Datum uitspraak: 16 oktober 2024
AFDELING
BESTUURSRECHTSPRAAK
Uitspraak op de hoger beroepen van:
1.       [appellante sub 1], gevestigd te [plaats] ([land]),
2.       de minister van Sociale Zaken en Werkgelegenheid,
appellanten,
tegen de uitspraak van de rechtbank Den Haag van 31 mei 2022 in zaken nrs. 20/815, 20/1037, 20/1038 en 20/1040 in het geding tussen:
[appellante sub 1]
en
de minister van Sociale Zaken en Werkgelegenheid.
Procesverloop
Bij besluit van 16 oktober 2018 heeft de minister aan [appellante sub 1] een boete van € 168.750,00 opgelegd wegens overtreding van de Wet minimumloon en minimumvakantiebijslag (hierna: Wml).
Bij besluit van 18 december 2019 heeft de minister het door [appellante sub 1] daartegen gemaakte bezwaar ongegrond verklaard.
Bij uitspraak van 31 mei 2022 heeft de rechtbank het door [appellante sub 1] daartegen ingestelde beroep gegrond verklaard, het besluit van 18 december 2019 vernietigd, het besluit van 16 oktober 2018 herroepen, en de boete vastgesteld op € 144.500,00. Verder heeft de rechtbank bepaald dat de uitspraak in de plaats treedt van het vernietigde besluit van 18 december 2019.

--- Gegevensoverzicht ---
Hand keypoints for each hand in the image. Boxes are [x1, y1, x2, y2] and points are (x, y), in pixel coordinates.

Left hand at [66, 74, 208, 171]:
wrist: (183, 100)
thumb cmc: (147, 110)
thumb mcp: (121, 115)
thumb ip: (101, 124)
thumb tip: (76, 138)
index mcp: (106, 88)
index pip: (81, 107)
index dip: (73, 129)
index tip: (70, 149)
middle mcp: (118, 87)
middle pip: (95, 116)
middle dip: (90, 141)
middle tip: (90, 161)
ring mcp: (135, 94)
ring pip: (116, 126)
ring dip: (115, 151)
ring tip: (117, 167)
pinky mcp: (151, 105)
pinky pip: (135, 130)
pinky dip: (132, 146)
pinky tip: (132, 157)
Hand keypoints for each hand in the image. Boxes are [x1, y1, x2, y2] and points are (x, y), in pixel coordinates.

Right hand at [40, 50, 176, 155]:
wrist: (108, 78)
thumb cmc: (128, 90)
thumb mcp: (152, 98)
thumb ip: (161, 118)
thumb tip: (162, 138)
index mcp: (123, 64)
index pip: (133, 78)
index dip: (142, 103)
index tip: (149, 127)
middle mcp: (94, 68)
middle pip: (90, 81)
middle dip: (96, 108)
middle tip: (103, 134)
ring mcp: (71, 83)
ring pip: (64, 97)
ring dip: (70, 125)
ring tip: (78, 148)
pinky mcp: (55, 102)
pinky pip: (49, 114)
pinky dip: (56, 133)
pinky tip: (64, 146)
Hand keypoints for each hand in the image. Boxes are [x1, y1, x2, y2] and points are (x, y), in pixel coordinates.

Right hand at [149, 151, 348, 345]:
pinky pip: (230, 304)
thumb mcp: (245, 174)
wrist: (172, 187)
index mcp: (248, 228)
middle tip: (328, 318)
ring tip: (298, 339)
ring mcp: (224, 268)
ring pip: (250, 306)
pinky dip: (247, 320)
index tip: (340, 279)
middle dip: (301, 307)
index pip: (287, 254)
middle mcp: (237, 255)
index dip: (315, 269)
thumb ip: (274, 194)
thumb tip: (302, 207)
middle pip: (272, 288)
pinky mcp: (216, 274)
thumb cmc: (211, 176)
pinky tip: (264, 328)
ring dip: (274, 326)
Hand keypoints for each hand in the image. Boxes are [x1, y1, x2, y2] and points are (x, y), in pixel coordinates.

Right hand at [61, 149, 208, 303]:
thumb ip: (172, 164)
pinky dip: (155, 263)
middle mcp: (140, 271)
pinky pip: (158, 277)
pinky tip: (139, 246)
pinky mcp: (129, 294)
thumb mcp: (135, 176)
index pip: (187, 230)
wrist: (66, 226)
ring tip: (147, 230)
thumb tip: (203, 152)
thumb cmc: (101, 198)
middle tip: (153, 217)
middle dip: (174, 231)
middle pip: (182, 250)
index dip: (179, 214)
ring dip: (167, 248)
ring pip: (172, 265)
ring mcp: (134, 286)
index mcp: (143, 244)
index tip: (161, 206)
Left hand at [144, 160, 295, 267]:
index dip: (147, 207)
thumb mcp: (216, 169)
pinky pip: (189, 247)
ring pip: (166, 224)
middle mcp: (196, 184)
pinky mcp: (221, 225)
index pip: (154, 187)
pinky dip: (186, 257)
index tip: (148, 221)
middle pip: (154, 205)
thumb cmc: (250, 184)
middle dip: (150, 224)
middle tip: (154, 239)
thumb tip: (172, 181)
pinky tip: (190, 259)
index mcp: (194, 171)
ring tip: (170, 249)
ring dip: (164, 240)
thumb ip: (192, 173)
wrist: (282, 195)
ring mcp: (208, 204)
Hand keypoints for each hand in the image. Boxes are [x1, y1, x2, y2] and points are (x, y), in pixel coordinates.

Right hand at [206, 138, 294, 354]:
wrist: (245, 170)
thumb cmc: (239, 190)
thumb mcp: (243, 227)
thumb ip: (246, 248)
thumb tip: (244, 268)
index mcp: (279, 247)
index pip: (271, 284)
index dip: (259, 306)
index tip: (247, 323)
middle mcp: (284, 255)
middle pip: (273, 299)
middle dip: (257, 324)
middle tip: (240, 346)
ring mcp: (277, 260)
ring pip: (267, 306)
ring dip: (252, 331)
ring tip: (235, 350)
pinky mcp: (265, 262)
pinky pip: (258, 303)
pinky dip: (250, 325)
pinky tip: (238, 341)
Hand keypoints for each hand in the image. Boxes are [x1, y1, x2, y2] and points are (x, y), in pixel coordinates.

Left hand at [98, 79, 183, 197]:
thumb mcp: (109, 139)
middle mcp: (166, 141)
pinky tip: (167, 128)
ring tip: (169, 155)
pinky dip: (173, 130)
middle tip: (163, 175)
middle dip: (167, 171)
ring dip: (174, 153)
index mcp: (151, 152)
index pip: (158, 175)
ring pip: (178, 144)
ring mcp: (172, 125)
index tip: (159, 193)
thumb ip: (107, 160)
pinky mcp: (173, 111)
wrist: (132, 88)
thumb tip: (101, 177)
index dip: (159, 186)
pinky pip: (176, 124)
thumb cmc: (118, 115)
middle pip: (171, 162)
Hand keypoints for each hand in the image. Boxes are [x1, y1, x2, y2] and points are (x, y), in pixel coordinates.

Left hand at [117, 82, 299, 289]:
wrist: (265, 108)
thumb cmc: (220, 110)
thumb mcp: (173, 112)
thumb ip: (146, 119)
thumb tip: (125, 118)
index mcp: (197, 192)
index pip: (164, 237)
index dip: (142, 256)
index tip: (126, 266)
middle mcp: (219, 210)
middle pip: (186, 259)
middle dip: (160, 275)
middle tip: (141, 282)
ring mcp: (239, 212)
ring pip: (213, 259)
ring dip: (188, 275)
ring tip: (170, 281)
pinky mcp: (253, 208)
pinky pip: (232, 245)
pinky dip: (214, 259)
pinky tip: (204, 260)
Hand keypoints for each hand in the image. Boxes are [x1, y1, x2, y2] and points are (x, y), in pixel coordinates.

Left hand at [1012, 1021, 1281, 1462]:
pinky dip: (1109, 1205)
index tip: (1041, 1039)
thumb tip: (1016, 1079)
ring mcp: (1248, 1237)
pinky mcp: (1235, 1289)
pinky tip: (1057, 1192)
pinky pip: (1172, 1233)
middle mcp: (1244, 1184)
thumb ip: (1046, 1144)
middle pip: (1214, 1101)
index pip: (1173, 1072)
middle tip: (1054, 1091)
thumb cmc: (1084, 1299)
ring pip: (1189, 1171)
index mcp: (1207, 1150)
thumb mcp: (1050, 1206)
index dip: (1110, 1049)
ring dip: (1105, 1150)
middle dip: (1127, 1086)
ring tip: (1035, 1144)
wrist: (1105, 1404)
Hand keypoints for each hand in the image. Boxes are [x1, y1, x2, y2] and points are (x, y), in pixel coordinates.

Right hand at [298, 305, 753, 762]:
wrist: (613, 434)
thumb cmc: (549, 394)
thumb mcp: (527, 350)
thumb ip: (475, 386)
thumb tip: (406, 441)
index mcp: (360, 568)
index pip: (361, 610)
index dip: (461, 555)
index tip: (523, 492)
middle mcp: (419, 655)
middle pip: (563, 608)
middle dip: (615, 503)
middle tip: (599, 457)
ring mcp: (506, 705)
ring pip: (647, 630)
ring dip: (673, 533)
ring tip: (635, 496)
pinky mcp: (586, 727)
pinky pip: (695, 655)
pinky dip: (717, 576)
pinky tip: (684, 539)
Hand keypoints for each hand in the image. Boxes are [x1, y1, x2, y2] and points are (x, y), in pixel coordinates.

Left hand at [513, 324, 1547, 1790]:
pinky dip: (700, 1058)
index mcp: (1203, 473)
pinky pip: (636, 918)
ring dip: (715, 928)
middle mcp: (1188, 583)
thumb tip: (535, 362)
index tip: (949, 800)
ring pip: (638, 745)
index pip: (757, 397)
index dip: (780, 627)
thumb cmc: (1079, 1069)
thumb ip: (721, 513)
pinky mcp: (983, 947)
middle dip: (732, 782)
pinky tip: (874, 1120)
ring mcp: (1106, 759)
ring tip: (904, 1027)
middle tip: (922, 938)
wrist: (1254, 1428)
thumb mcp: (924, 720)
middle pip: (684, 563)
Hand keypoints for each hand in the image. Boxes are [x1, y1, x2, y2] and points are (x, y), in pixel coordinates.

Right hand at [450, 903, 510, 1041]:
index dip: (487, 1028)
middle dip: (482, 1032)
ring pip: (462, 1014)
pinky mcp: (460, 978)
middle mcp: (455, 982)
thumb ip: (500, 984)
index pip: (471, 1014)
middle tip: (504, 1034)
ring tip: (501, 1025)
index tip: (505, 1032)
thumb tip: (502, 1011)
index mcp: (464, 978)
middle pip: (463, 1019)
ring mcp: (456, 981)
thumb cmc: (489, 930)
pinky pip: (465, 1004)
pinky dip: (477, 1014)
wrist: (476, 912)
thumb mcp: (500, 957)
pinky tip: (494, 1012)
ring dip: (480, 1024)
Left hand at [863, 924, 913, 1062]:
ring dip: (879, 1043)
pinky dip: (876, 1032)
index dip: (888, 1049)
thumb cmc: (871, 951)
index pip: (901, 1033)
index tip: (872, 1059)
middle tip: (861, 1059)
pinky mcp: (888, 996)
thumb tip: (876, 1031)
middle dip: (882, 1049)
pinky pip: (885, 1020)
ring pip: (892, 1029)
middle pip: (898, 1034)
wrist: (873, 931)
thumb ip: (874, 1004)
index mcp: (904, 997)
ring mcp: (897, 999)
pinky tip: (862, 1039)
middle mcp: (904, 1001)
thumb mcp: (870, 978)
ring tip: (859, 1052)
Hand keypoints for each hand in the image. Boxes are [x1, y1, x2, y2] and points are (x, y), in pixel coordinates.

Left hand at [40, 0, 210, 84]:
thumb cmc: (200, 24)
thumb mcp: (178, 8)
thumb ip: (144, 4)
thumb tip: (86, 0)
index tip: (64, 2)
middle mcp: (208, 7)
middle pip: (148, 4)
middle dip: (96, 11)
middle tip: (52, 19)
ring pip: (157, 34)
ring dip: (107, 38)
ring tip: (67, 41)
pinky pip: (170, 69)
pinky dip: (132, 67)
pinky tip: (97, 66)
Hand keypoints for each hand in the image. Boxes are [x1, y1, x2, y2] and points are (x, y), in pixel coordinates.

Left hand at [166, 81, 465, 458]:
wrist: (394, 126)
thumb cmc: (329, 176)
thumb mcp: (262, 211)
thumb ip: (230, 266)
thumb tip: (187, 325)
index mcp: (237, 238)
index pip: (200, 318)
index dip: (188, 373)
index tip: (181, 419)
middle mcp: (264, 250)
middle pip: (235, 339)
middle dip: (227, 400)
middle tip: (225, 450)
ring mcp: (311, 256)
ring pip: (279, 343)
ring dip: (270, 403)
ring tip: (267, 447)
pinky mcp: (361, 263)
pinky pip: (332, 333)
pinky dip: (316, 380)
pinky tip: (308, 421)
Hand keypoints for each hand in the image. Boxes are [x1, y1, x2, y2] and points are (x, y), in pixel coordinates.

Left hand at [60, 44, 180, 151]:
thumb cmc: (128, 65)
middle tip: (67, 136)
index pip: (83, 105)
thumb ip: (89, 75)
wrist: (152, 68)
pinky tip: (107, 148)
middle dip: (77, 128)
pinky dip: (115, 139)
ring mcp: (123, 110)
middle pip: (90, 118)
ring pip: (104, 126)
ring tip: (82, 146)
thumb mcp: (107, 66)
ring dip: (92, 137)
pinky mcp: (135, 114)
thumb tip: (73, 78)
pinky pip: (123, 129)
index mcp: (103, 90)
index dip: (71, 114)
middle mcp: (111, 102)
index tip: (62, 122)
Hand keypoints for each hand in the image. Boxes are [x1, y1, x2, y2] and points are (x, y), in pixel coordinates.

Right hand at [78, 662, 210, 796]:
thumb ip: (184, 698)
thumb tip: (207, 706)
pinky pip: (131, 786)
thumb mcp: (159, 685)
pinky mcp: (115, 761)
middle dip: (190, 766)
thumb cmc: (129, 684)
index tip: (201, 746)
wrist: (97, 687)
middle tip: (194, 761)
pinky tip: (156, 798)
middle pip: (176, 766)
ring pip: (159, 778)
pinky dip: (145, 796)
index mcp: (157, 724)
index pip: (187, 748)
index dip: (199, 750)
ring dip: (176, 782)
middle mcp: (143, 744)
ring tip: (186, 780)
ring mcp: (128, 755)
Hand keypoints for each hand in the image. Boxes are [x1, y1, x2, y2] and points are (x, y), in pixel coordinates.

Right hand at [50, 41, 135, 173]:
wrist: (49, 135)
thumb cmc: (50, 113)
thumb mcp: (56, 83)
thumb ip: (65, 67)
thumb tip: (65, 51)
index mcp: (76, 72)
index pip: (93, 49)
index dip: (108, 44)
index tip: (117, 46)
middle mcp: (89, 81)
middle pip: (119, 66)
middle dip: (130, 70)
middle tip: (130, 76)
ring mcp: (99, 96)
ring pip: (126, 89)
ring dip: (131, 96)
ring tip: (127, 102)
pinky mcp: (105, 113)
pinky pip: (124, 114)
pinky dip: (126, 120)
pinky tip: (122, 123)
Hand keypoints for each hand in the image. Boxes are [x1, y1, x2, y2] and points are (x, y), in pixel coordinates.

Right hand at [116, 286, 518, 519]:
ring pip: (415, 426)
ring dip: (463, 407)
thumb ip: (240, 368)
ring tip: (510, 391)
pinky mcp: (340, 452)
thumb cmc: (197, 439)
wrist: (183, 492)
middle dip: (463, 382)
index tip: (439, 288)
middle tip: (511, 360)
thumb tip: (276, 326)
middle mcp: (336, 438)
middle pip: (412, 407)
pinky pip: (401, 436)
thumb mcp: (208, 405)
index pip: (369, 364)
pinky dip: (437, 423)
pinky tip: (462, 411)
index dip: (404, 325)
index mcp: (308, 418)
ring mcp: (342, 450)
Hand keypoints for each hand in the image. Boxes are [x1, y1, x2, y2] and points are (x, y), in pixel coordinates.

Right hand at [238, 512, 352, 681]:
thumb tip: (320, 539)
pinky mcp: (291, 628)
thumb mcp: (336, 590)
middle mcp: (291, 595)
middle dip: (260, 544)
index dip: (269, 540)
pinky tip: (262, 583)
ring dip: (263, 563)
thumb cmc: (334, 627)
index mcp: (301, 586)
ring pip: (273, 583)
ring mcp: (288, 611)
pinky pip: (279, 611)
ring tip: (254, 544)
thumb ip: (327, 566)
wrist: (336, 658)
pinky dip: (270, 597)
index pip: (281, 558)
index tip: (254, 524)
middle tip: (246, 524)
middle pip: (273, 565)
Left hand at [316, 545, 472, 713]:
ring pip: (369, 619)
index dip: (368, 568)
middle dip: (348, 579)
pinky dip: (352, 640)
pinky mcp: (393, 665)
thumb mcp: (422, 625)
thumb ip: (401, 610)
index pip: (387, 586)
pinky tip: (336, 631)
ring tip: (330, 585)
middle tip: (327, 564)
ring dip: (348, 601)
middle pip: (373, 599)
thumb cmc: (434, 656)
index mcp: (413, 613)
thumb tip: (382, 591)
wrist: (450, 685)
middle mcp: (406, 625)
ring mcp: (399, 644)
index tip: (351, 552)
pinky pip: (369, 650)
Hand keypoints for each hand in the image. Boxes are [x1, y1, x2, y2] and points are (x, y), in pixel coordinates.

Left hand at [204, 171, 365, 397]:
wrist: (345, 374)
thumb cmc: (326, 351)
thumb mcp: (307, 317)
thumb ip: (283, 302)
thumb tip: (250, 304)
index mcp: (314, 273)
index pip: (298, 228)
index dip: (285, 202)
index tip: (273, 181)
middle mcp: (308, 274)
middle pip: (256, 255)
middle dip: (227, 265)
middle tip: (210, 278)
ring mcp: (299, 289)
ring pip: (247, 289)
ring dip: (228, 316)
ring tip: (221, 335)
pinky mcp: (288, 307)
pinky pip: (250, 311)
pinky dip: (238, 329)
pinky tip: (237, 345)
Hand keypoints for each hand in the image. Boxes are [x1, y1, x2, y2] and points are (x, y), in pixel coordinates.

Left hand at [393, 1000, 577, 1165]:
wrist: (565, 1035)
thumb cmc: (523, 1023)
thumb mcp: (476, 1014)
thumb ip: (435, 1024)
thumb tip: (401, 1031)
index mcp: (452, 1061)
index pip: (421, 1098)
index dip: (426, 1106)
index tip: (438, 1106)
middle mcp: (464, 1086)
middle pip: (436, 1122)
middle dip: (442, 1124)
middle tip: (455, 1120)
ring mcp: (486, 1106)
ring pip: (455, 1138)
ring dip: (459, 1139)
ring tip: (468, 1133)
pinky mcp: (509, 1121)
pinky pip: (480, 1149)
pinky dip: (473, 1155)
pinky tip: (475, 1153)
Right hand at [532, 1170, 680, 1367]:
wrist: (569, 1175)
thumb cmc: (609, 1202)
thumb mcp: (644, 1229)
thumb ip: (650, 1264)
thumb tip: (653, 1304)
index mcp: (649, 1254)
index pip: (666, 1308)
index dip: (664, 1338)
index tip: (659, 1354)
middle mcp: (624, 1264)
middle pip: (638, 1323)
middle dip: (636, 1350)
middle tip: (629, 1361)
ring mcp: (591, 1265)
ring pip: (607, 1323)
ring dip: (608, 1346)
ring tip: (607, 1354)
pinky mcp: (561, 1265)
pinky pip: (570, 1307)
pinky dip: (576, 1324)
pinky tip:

--- Te nemen stappen ---
1. Noem alle zaaknummers die in het documentfragment worden vermeld.
2. Neem uit het documentfragment letterlijk de tekst over die begint bij "Bij uitspraak van" en doorloopt tot en met "18 december 2019.".

--- Oefenresultaten ---
1. 20/815, 20/1037, 20/1038 en 20/1040

2.
Bij uitspraak van 31 mei 2022 heeft de rechtbank het door [appellante sub 1] daartegen ingestelde beroep gegrond verklaard, het besluit van 18 december 2019 vernietigd, het besluit van 16 oktober 2018 herroepen, en de boete vastgesteld op € 144.500,00. Verder heeft de rechtbank bepaald dat de uitspraak in de plaats treedt van het vernietigde besluit van 18 december 2019.